For more information about Pendleton Park, how to get involved, and the city’s local Veterans, visit their website at harlingenveterans.com. Show your support and remembrance by purchasing a special paver or donate to support the park.
Veterans Memorial at Pendleton Park is located at 1425 Morgan Blvd. in Harlingen. The park holds three annual events – Memorial Day, Veterans Day and Wreaths Across America Day.
Memorial Day Information written by Lenore Combs
Memorial Day is an American holiday observed on the last Monday of May, honoring our men and women who died in the course of battle while serving in the US Military.
It is a sacred day of observance, centered on acknowledging, remembering, and thanking millions of people in uniform who gave their lives for our country. It is a time to properly pause, reflect and pay our respects of soldiers to whom we owe our many freedoms.
Memorial Day is also known as Decoration Day. It originated in the years following the Civil War and became an official federal holiday in 1971. Many Americans observe Memorial Day in many ways - visiting and decorating gravesites with flowers, having memorials, or holding family gatherings and participating in parades or ceremonies.
Some observe Memorial Day by wearing a red poppy in remembrance of those fallen in war – a tradition that began with a WWI poem “In Flanders Field” – the story of the Poppy by Lt. Col., Doctor John McCrae. The poppy flower only grows in the absence of other flowers and only in ground that has been churned. After an exhausting night on duty, caring for his soldiers, Dr. McCrae observed these poppies growing in between the crosses of the soldier’s graves. It inspired him to write the poem after a brutal night of death and destruction.
Each year, on Memorial Day, there is a National Moment of Remembrance. It takes place at 3 p.m. local time and many Churches participate in this tradition of the “tolling of the bells.” It is unclear from where this tradition originated but after the Civil War ended in 1895, it had claimed more lives than any other conflict in U.S. history. This required the establishment of the country’s first National Cemeteries.
Decoration Day – on May 5, 1868, General John A. Logan called for a nationwide day of remembrance. The 30th of May 1868 is designated for the purpose of strewing flowers or otherwise decorating the graves of comrades who died in defense of their country, he proclaimed.

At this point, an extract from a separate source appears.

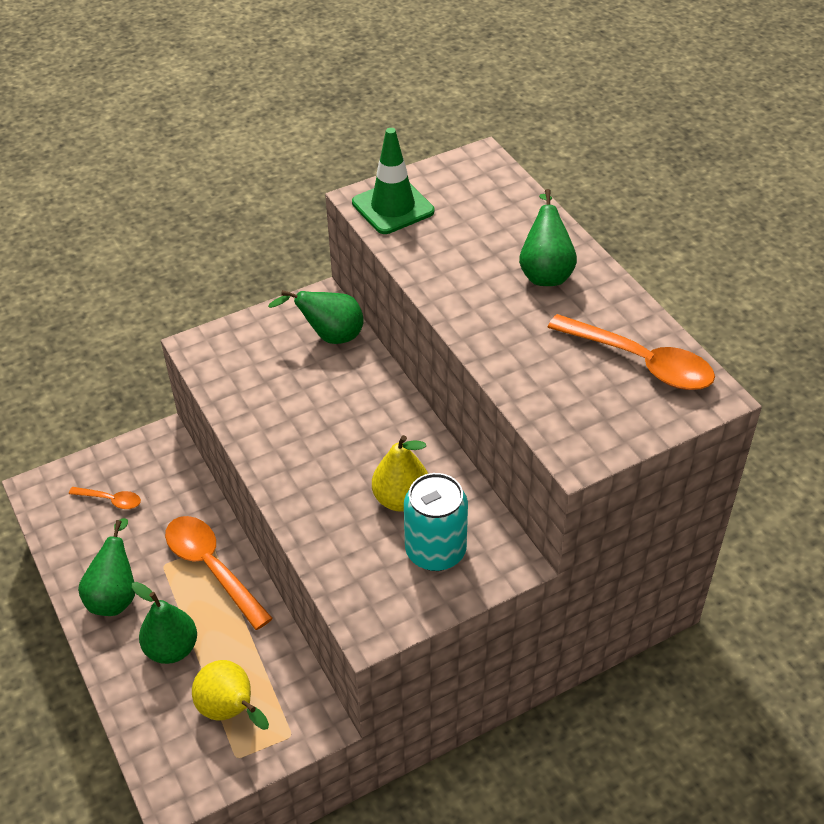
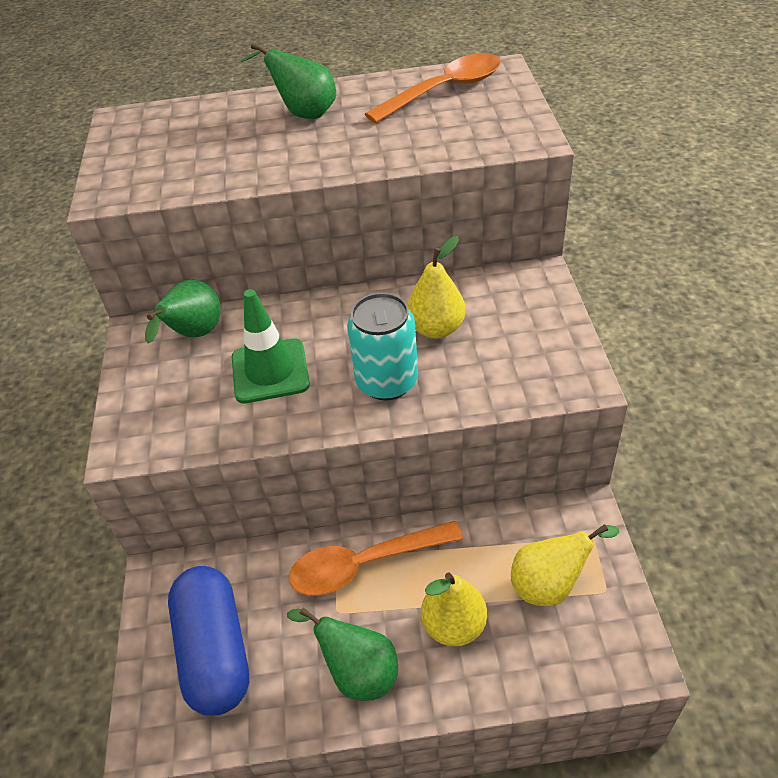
camera: 65 degrees left, 0 degrees up
(111, 500) = (215, 651): orange spoon -> blue capsule
(172, 649) = (454, 625): green pear -> yellow pear
(393, 207) = (135, 180): green traffic cone -> green traffic cone (270, 371)
(435, 551) = (508, 319): turquoise can -> turquoise can (387, 381)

The term Decoration Day was chosen because it was not the anniversary of any particular battle. General James Garfield made a speech at Arlington National Cemetery and 5,000 participants decorated the graves of the 20,000 Civil War Soldiers buried there.
Now after WWI, the US found itself embroiled in another major conflict and the holiday evolved to commemorate American Military personnel who died in all wars including WWII, Korea, and Iraq/Afghanistan.
Some familiar tributes that might be seen at Memorial Day observances could be the tolling of the Bells, The Soldier’s Cross, The Missing Man Remembrance Table, a Candlelight Ceremony, and a Wreath-laying ceremony followed by TAPS.
This year in particular is the Centennial of the Tomb of the Unknown Soldier. (1921-2021) This is Arlington’s National Cemetery’s most iconic memorial overlooking Washington D.C. It is the final resting place for one of America’s unidentified WWI service members and Unknowns from later wars that were added in 1958 and in 1984. President Eisenhower approved the selection for both WWII and Korea in 1958. This tomb is also a place of mourning and a site for reflection on military service. In 1978, Viet Nam was added and more recently, Iran/Afghanistan.
(Veterans Day – this distinction is celebrated in November and is the day we set aside to thank and honor all Veterans who served – wartime, peacetime, regardless of whether they died or survived. It is always the 11th of November and celebrated at the 11th hour of the eleventh day of the eleventh month. – a day that remain in infamy - we signed the Treaty.)